#### [INSTRUCTIONS FOR THE TASK]
List all the lines in these records that hold "pilote".

[Records from a collection]
- - - - -
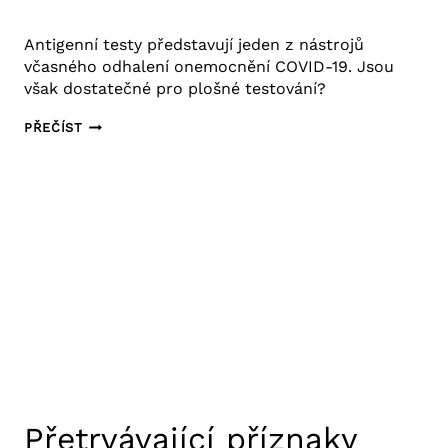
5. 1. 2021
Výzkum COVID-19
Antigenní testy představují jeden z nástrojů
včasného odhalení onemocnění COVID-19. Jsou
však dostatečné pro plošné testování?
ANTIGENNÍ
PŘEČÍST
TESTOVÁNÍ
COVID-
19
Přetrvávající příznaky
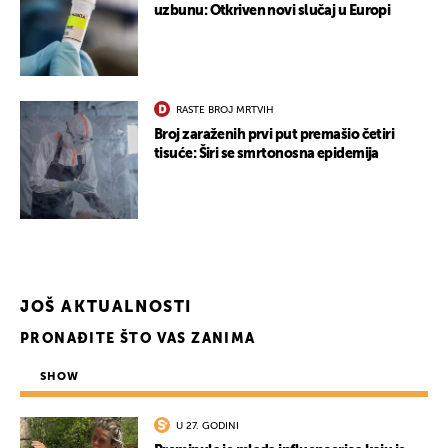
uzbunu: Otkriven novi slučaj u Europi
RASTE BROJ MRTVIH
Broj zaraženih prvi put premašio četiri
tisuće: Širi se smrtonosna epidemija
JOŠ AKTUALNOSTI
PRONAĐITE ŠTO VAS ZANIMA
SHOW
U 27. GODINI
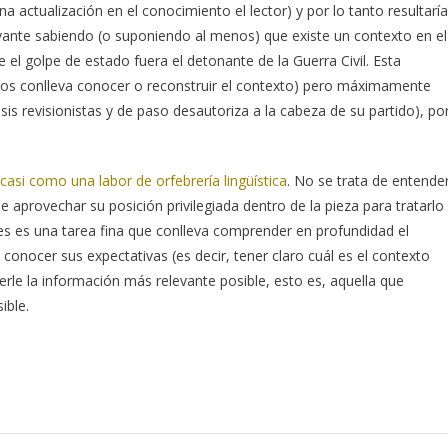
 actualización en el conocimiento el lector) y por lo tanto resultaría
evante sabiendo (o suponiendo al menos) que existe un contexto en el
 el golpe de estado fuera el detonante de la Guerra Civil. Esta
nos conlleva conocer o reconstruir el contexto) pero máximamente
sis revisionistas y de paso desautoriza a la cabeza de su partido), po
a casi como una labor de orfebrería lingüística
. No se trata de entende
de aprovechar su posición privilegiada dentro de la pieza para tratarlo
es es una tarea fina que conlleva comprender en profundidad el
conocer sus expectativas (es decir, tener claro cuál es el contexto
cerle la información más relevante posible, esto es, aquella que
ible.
- - - - -
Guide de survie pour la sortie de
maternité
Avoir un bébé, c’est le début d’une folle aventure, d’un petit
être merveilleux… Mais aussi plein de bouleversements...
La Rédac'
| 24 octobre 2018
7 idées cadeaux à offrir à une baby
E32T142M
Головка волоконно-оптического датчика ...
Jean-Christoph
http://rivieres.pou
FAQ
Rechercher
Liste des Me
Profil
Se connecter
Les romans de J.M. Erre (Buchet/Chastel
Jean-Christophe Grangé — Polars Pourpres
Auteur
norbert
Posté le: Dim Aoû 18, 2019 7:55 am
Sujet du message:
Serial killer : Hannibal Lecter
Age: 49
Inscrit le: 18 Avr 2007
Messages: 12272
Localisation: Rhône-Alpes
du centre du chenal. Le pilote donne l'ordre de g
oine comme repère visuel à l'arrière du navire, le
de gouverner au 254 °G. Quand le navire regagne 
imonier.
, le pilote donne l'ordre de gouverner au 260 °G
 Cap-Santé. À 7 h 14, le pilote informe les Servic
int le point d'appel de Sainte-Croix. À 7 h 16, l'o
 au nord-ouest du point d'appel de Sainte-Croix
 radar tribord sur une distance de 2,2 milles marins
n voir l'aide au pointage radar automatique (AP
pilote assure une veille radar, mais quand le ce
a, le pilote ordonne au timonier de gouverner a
- - - - -
#### [EXERCISE ANSWER]
du centre du chenal. Le pilote donne l'ordre de g
, le pilote donne l'ordre de gouverner au 260 °G
 Cap-Santé. À 7 h 14, le pilote informe les Servic
pilote assure une veille radar, mais quand le ce
a, le pilote ordonne au timonier de gouverner a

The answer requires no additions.